-- TEXT --
I suggest that this excessive measure, coupled with the soon-to-be-gone list, was designed to demonise perfectly lawful organisations. Fortunately, after listening to reasoned argument from Unionists both in this House and in another place, the Government have reconsidered the ridiculous list. I hope that, after listening to the arguments today, the Minister will reconsider this excessive penalty for false information. My doubts about the penalty--a criminal conviction--are founded on more than simply my belief that the regular disciplinary procedure would be infinitely more appropriate.

I believe that Clause 49(5) would fall foul of the Human Rights Act which we are all aware has only recently come into force. Article 8(1)of the European Convention on Human Rights guarantees,


    "respect for the right to a private life".

Although Article 8(2) of the ECHR allows that right under Article 8(1) to be qualified, in this case for the punishment, which is the means of achieving the objective, I do not believe that that qualification would be permissible as it is the effective criminalisation of lawful organisations.

Nowhere in the Patten report was it suggested that an officer would be subject to a criminal sanction with regard to the register of interests proposed in recommendation 126. Any logical approach to this clause will repeatedly bring us to the same conclusion.

There is currently in place a disciplinary code for the police in Northern Ireland. This matter is a disciplinary matter. Therefore it should be dealt with in the same manner, before the same tribunal and with the same punishment as any other disciplinary matter. I hope that the Minister will seriously reconsider this ludicrous extension of the criminal law in Northern Ireland.

-- TASKS --
1) Condense the paragraph of the speech above that begins "There is currently in place a disciplinary code" into a shorter version that keeps its main facts.
2) In the records below, copy exactly the lines from the one containing "Адрес офиса продаж" through the end of the records.

-- GIVEN DATA --
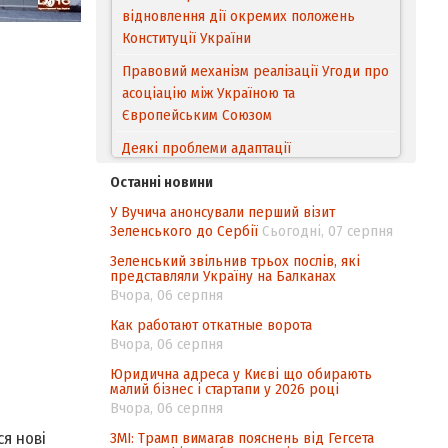
відновлення дії окремих положень
Конституції України
Правовий механізм реалізації Угоди про
асоціацію між Україною та
Європейським Cоюзом
Деякі проблеми адаптації
законодавства України щодо зазначення
Останні новини
походження товарів відповідно до
У Вучича анонсували перший візит
Угоди про торговельні аспекти прав
Зеленського до Сербії
Сьогодні, 07 серпня
інтелектуальної власності (TRIPS) у
контексті євроінтеграції
Зеленський звільнив трьох послів, які
представляли Україну на Балканах
Аналіз виборчого законодавства щодо
Вчора, 06 серпня
невизначеності механізму повторного
Как работают откатные ворота
підрахунку голосів виборців
Вчора, 06 серпня
Інформаційна безпека суспільства
Юридична адреса у Києві що обирають
малий бізнес і стартапи у 2026 році
Вчора, 06 серпня
я нові
ЗМІ: Трамп вимагав пояснень від Гегсета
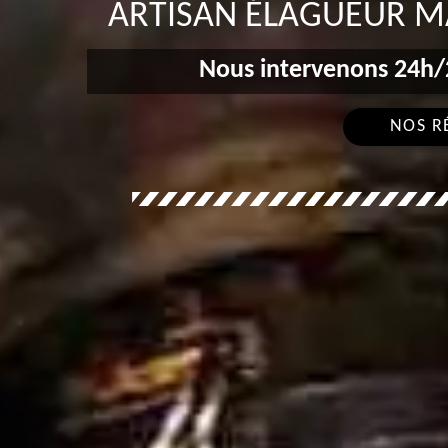
ARTISAN ÉLAGUEUR M
Nous intervenons 24h/2
NOS R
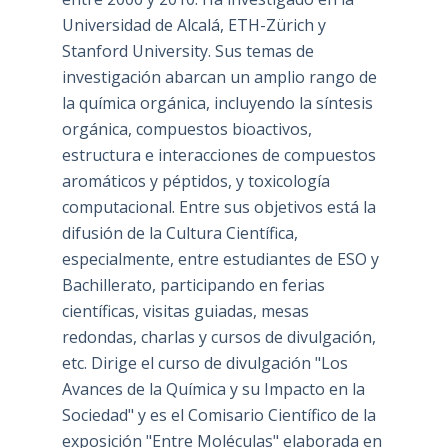
Universidad de Alcalá, ETH-Zürich y
Stanford University. Sus temas de
investigación abarcan un amplio rango de
la química orgánica, incluyendo la síntesis
orgánica, compuestos bioactivos,
estructura e interacciones de compuestos
aromáticos y péptidos, y toxicología
computacional. Entre sus objetivos está la
difusión de la Cultura Científica,
especialmente, entre estudiantes de ESO y
Bachillerato, participando en ferias
científicas, visitas guiadas, mesas
redondas, charlas y cursos de divulgación,
etc. Dirige el curso de divulgación "Los
Avances de la Química y su Impacto en la
Sociedad" y es el Comisario Científico de la
exposición "Entre Moléculas" elaborada en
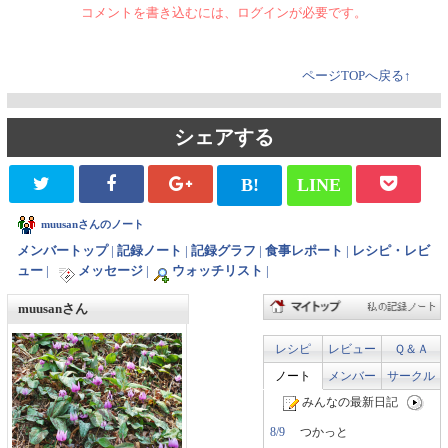
コメントを書き込むには、ログインが必要です。
ページTOPへ戻る↑
シェアする
B!
LINE
muusanさんのノート
メンバートップ
|
記録ノート
|
記録グラフ
|
食事レポート
|
レシピ・レビ
ュー
|
メッセージ
|
ウォッチリスト
|
muusanさん
レシピ
レビュー
Ｑ＆Ａ
ノート
メンバー
サークル
みんなの最新日記
8/9
つかっと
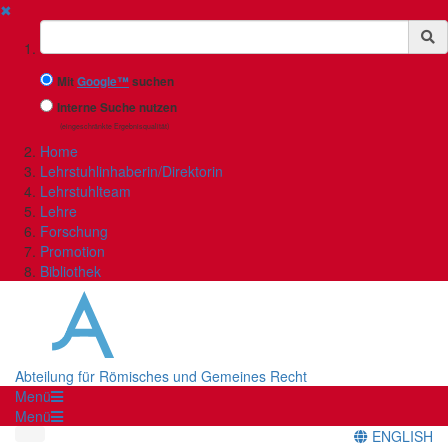
✖
Suchbegriff
Mit
Google™
suchen
Interne Suche nutzen
(eingeschränkte Ergebnisqualität)
Home
Lehrstuhlinhaberin/Direktorin
Lehrstuhlteam
Lehre
Forschung
Promotion
Bibliothek
Abteilung für Römisches und Gemeines Recht
Menü
Menü
ENGLISH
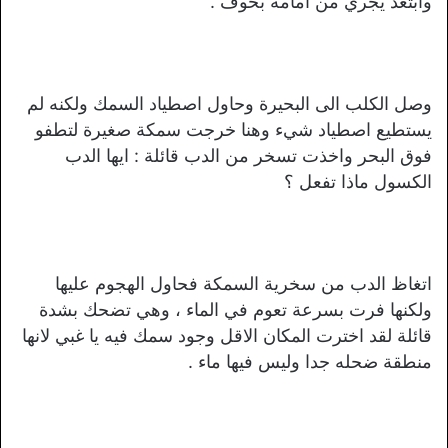
وابتعد يجري من امامه بخوف .
وصل الكلب الى البحيرة وحاول اصطياد السمك ولكنه لم
يستطيع اصطياد شيء وهنا خرجت سمكة صغيرة لتطفو
فوق البحر واخذت تسخر من الدب قائلة : ايها الدب
الكسول ماذا تفعل ؟
اتغاظ الدب من سخرية السمكة فحاول الهجوم عليها
ولكنها فرت بسرعة تعوم في الماء ، وهي تضحك بشدة
قائلة لقد اخترت المكان الاقل وجود سمك فيه يا غبي لانها
منطقة ضحله جدا وليس فيها ماء .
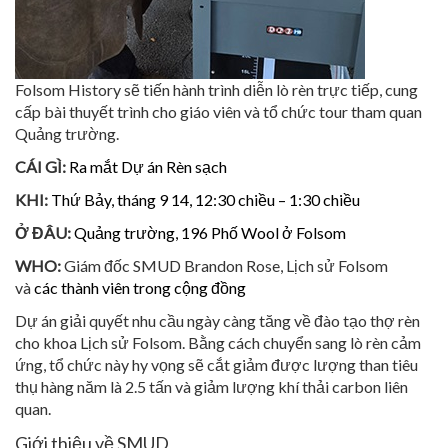
Folsom History sẽ tiến hành trình diễn lò rèn trực tiếp, cung
cấp bài thuyết trình cho giáo viên và tổ chức tour tham quan
Quảng trường.
CÁI GÌ:
Ra mắt Dự án Rèn sạch
KHI:
Thứ Bảy, tháng 9 14, 12:30 chiều – 1:30 chiều
Ở ĐÂU:
Quảng trường, 196 Phố Wool ở Folsom
WHO:
Giám đốc SMUD Brandon Rose, Lịch sử Folsom
và
các thành viên trong cộng đồng
Dự án giải quyết nhu cầu ngày càng tăng về đào tạo thợ rèn
cho khoa Lịch sử Folsom. Bằng cách chuyển sang lò rèn cảm
ứng, tổ chức này hy vọng sẽ cắt giảm được lượng than tiêu
thụ hàng năm là 2.5 tấn và giảm lượng khí thải carbon liên
quan.
Giới thiệu về SMUD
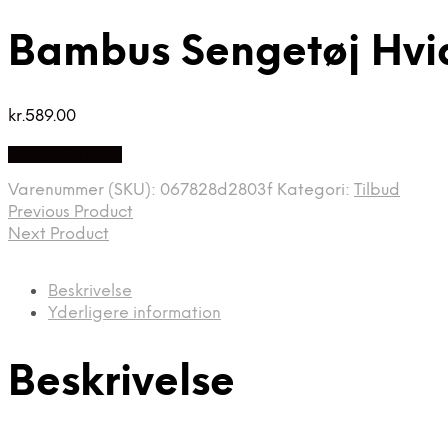
Bambus Sengetøj Hvid
kr.
589.00
Vælg Størrelse
Varenummer (SKU):
067828d2803f
Kategori:
Tilbud
Previous Product
Next Product
Beskrivelse
Yderligere information
Beskrivelse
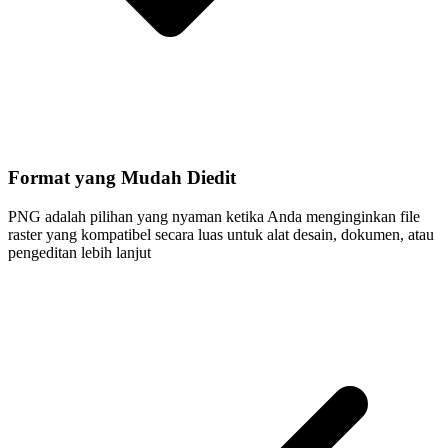
Format yang Mudah Diedit
PNG adalah pilihan yang nyaman ketika Anda menginginkan file
raster yang kompatibel secara luas untuk alat desain, dokumen, atau
pengeditan lebih lanjut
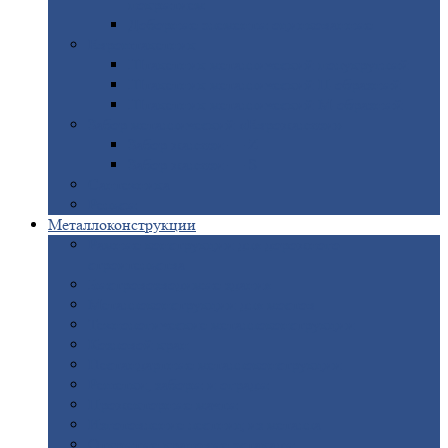
покрытием
Доборные
элементы оцинкованные
Евроштакетник
Штакетник
металлический полукруглый
Штакетник
металлический П-образный
Штакетник
металлический М-образный
Забор
металлический «Еврожалюзи»
Забор
жалюзи — Z
Забор
жалюзи — S
Сантехника
Рельсы
Металлоконструкции
Рамные
конструкции для дорожного
строительства
Быстровозводимые
здания
Металлоконструкции
для мостов
Технологические
металлоконструкции
Козловой
кран
Нестандартные
металлоконструкции
Решетки,
заборы и ограды
Прожекторные
мачты
Изготовление
лестниц из металла
Открытые
крановые эстакады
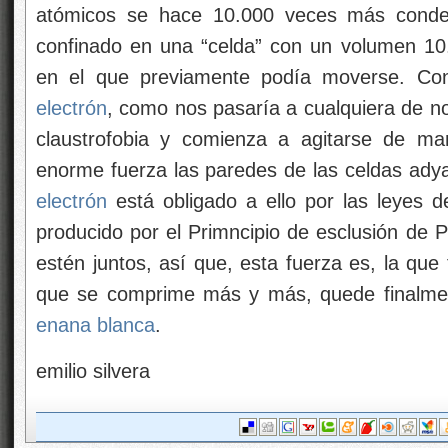
atómicos se hace 10.000 veces más cond
confinado en una “celda” con un volumen 1
en el que previamente podía moverse. Con 
electrón
, como nos pasaría a cualquiera de no
claustrofobia y comienza a agitarse de ma
enorme fuerza las paredes de las celdas adya
electrón
está obligado a ello por las leyes d
producido por el Primncipio de esclusión de 
estén juntos, así que, esta fuerza es, la que f
que se comprime más y más, quede finalmen
enana blanca
.
emilio silvera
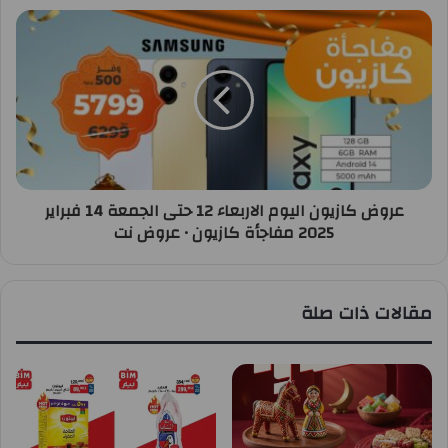
عروض كازيون اليوم الاربعاء 12 حتى الجمعة 14 فبراير
2025 مفاجأة كازيون • عروض نت
مقالات ذات صلة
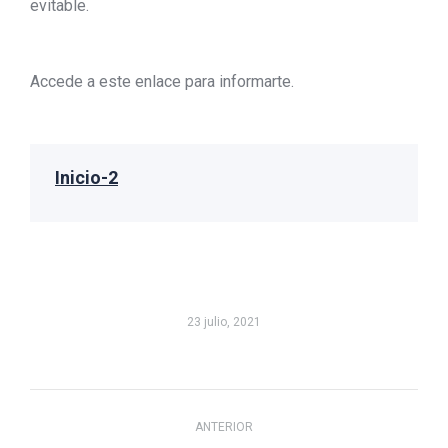
evitable.
Accede a este enlace para informarte.
Inicio-2
23 julio, 2021
Navegación
ANTERIOR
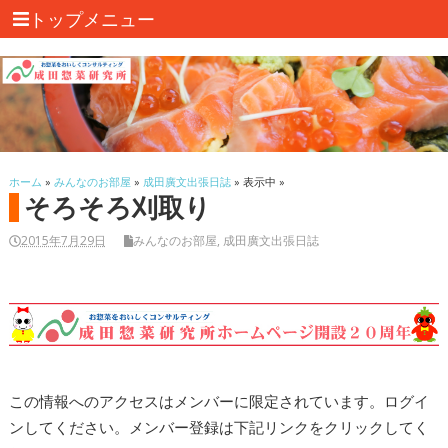
トップメニュー
ホーム
»
みんなのお部屋
»
成田廣文出張日誌
» 表示中 »
そろそろ刈取り
2015年7月29日
みんなのお部屋
,
成田廣文出張日誌
この情報へのアクセスはメンバーに限定されています。ログイ
ンしてください。メンバー登録は下記リンクをクリックしてく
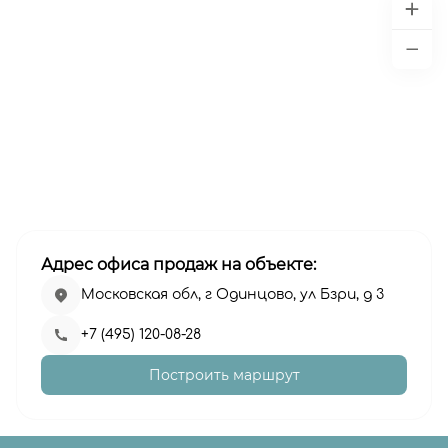
Адрес офиса продаж на объекте:
Московская обл, г Одинцово, ул Бзри, д 3
+7 (495) 120-08-28
Построить маршрут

-- RESPONSE LIST --
1) Northern Ireland's police already have a disciplinary code. Since this is a disciplinary matter, it should be handled like any other: in the same manner, before the same tribunal and with the same punishment. The Minister should seriously reconsider this ludicrous extension of the criminal law in Northern Ireland.

2)
Адрес офиса продаж на объекте:
Московская обл, г Одинцово, ул Бзри, д 3
+7 (495) 120-08-28
Построить маршрут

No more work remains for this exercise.